I used a mufller, small can, and pair of looking pliers for weight to get the shape I needed. I thought I might ned to cut some stress reliff lines and that was my biggest mistake. at first it worked fine but I put a little to much pressure on it and the damn thin splitt right down the middle.  :mad:

So I think I can do a better job with a little practice. I found 5 sheets of transparnet blue for like 40 bucks so I'll try again. 

ducati_nolan

Make templates out of cardboard before cutting the plexi. I think lexan may be easier to work but I'm not so sure. Use lots of heat and work really slow, I wouldn't cut any relifs as these turn out to be stress risers and can cause it to break (as you found out). Also, to avoid the stress risers, try bonding the plexi as much as possible rather than drilling holes and bolting it. The holes usually cause cracks down the road.

If you do drill holes, debur them. also smooth your cut edges as much ad possible with fine sand paper. A rough edge is asking for a crack.

You may try soaking the plexi in hot water rather than using a heat gun. It may be worth a shot

Try searching out home homebuilt airplane sites. Some planes require you to build your own canopy, and I'm sure those guys would have some advice.

Let me know how it turns out. I've been thinking about this for my CBR1000 streetfighter project.

ohgood

The brackets are the hard part.

Here's how I do it:

1) Buy some 1/4" plexi at home depot.
2) Cut a cardboard template and ductape it to  your bike for fitment ideas.
3) Dremel the plexi (yes it works) it according to the cardboard template.
4) Use a razor sharp knife (dragging it along the edge) to smooth the edges.
5) Sand the edges with 220 grit.
repeat 5
repeat 5 again.
6) Heat your girlfriends' oven to 325 (ever noticed everything is baked at 325 ?)
7) Put a CLEAN towel on a cookie sheet and drop on your plexi.
8) Pop it in the oven for 20-25 minutes. (no, it shouldn't smell at all)
9) Test it with oven mits, if it flexes easy, time to form it.
10) Drop the screen carefully into a 14" or bigger diameter trash can/whatever and press gently to form it to the radius.

waiiiiiit


Once it cools you can drill glue it up to your brackets (the hard part) and try it out.

Takes about 2 hours to do.
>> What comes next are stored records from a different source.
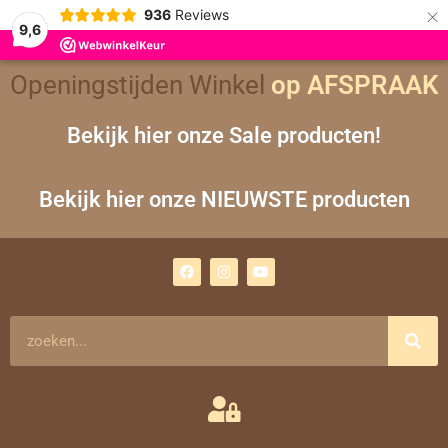
×
936
Reviews
9,6
Openingstijden Winkel
op AFSPRAAK
Bekijk hier onze Sale producten!
Bekijk hier onze NIEUWSTE producten
F
I
Y
a
n
o
c
s
u
e
t
t
b
a
u
o
g
b
Zoeken
o
r
e
k
a
m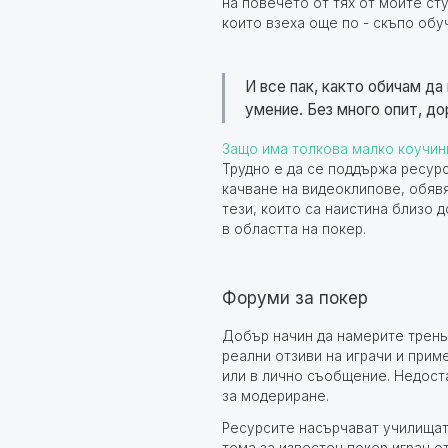
на повечето от тях от моите ст
които взеха още по - скъпо обу
И все пак, както обичам да
умение. Без много опит, до
Защо има толкова малко коучин
Трудно е да се поддържа ресурс
качване на видеоклипове, обявя
тези, които са наистина близо 
в областта на покер.
Форуми за покер
Добър начин да намерите трень
реални отзиви на играчи и прим
или в лично съобщение. Недост
за модериране.
Ресурсите насърчават училищата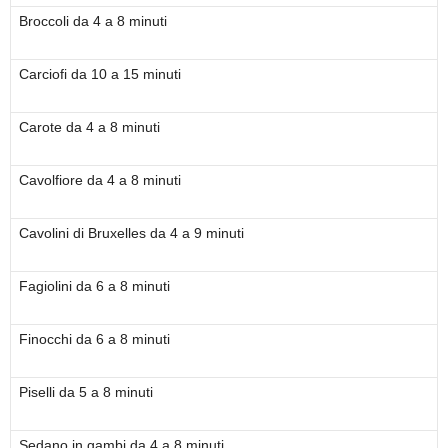
Broccoli da 4 a 8 minuti
Carciofi da 10 a 15 minuti
Carote da 4 a 8 minuti
Cavolfiore da 4 a 8 minuti
Cavolini di Bruxelles da 4 a 9 minuti
Fagiolini da 6 a 8 minuti
Finocchi da 6 a 8 minuti
Piselli da 5 a 8 minuti
Sedano in gambi da 4 a 8 minuti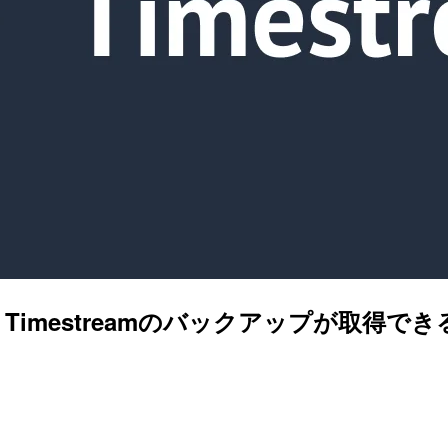
zon Timestreamのバックアップが取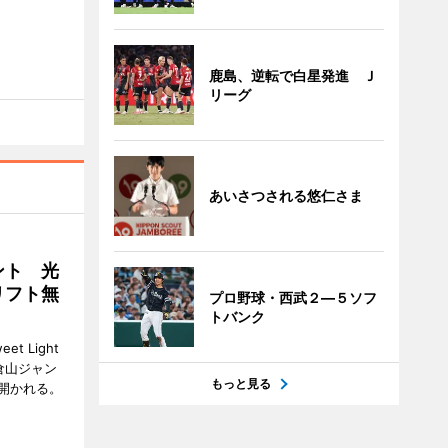
鹿島、逆転で白星発進 Ｊ
リーグ
あいさつされる悠仁さま
ント 光
リフト無
プロ野球・西武２―５ソフ
トバンク
 Light
大倉山ジャン
もっと見る
開かれる。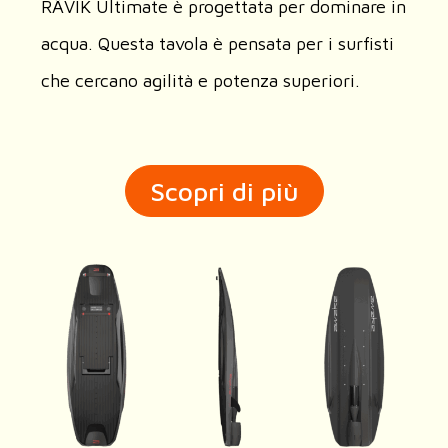
RÄVIK Ultimate è progettata per dominare in
acqua. Questa tavola è pensata per i surfisti
che cercano agilità e potenza superiori.
Scopri di più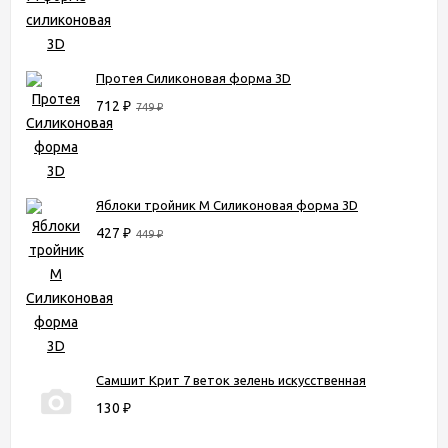
Протея Силиконовая форма 3D
712
₽
749
₽
Яблоки тройник М Силиконовая форма 3D
427
₽
449
₽
Самшит Крит 7 веток зелень искусственная
130
₽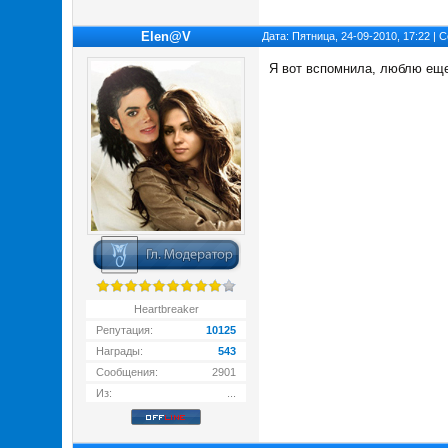
Elen@V
Дата: Пятница, 24-09-2010, 17:22 |
Я вот вспомнила, люблю еще
Heartbreaker
Репутация:
10125
Награды:
543
Сообщения:
2901
Из:
...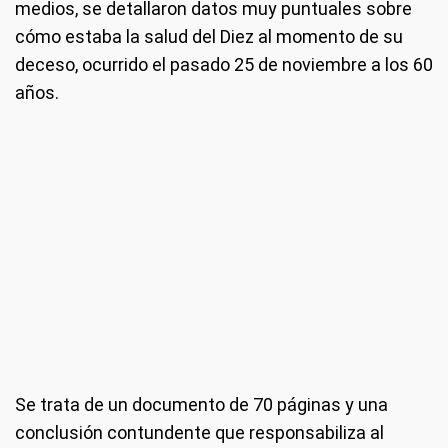
medios, se detallaron datos muy puntuales sobre
cómo estaba la salud del Diez al momento de su
deceso, ocurrido el pasado 25 de noviembre a los 60
años.
Se trata de un documento de 70 páginas y una
conclusión contundente que responsabiliza al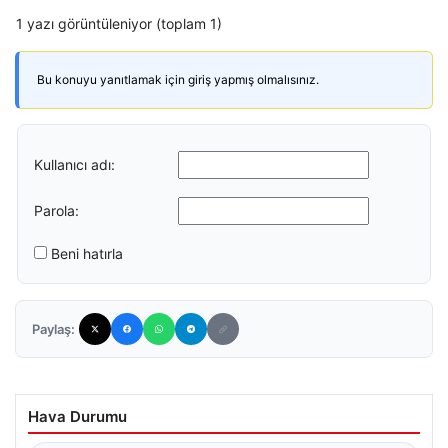
1 yazı görüntüleniyor (toplam 1)
Bu konuyu yanıtlamak için giriş yapmış olmalısınız.
Kullanıcı adı:
Parola:
Beni hatırla
Paylaş:
Hava Durumu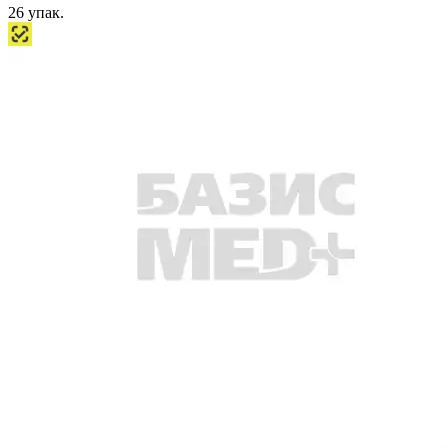
26
упак.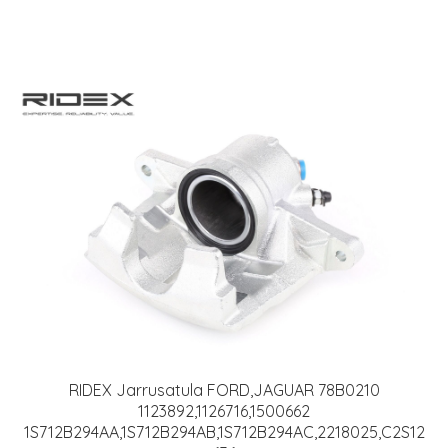
RIDEX Jarrusatula FORD,JAGUAR 78B0210
1123892,1126716,1500662
1S712B294AA,1S712B294AB,1S712B294AC,2218025,C2S12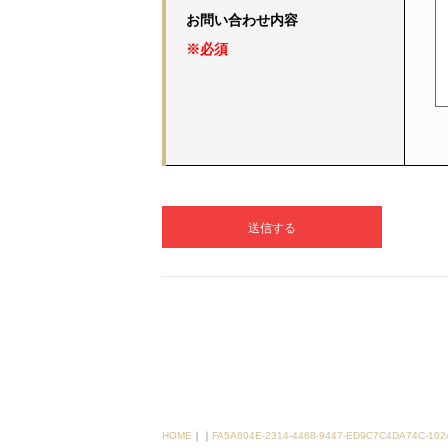
お問い合わせ内容
※必須
HOME
｜
｜
FA5A604E-2314-4468-9447-ED9C7C4DA74C-102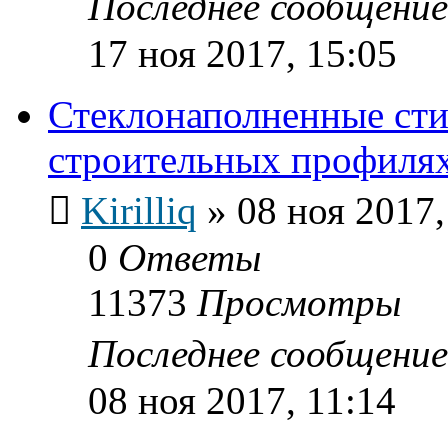
Последнее сообщени
17 ноя 2017, 15:05
Стеклонаполненные сти
строительных профиля
Kirilliq
»
08 ноя 2017,
0
Ответы
11373
Просмотры
Последнее сообщени
08 ноя 2017, 11:14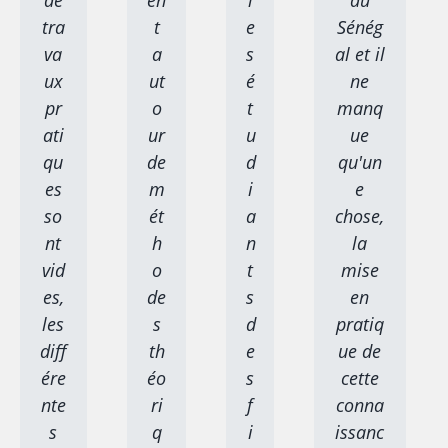
de
en
l
au
tra
t
e
Sénég
va
a
s
al et il
ux
ut
é
ne
pr
o
t
manq
ati
ur
u
ue
qu
de
d
qu'un
es
m
i
e
so
ét
a
chose,
nt
h
n
la
vid
o
t
mise
es,
de
s
en
les
s
d
pratiq
diff
th
e
ue de
ére
éo
s
cette
nte
ri
f
conna
s
q
i
issanc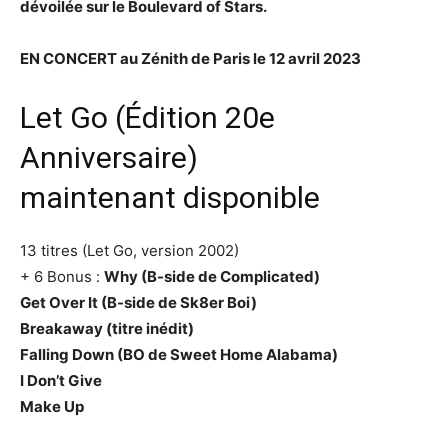
dévoilée sur le Boulevard of Stars.
EN CONCERT au Zénith de Paris le 12 avril 2023
Let Go (Édition 20e
Anniversaire)
maintenant disponible
13 titres (Let Go, version 2002)
+ 6 Bonus :
Why (B-side de Complicated)
Get Over It (B-side de Sk8er Boi)
Breakaway (titre inédit)
Falling Down (BO de Sweet Home Alabama)
I Don’t Give
Make Up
The brackets are what takes the longest, followed closely by the actual cutting of the plexi with a Dremel.

Have fun !


tt_four: "and believe me, BMW motorcycles are 50% metal, rubber and plastic, and 50% useless

scratch

I was just thinking of turning my National Cycle N2590 Deflector screen upside-down, and adding some door trim to the top/now bottom.
The motorcycle is no longer the hobby, the skill has become the hobby.

Power does not compare to skill.  What good is power without the skill to use it?

QuoteOriginally posted by Wintermute on BayAreaRidersForum.com
good judgement trumps good skills every time.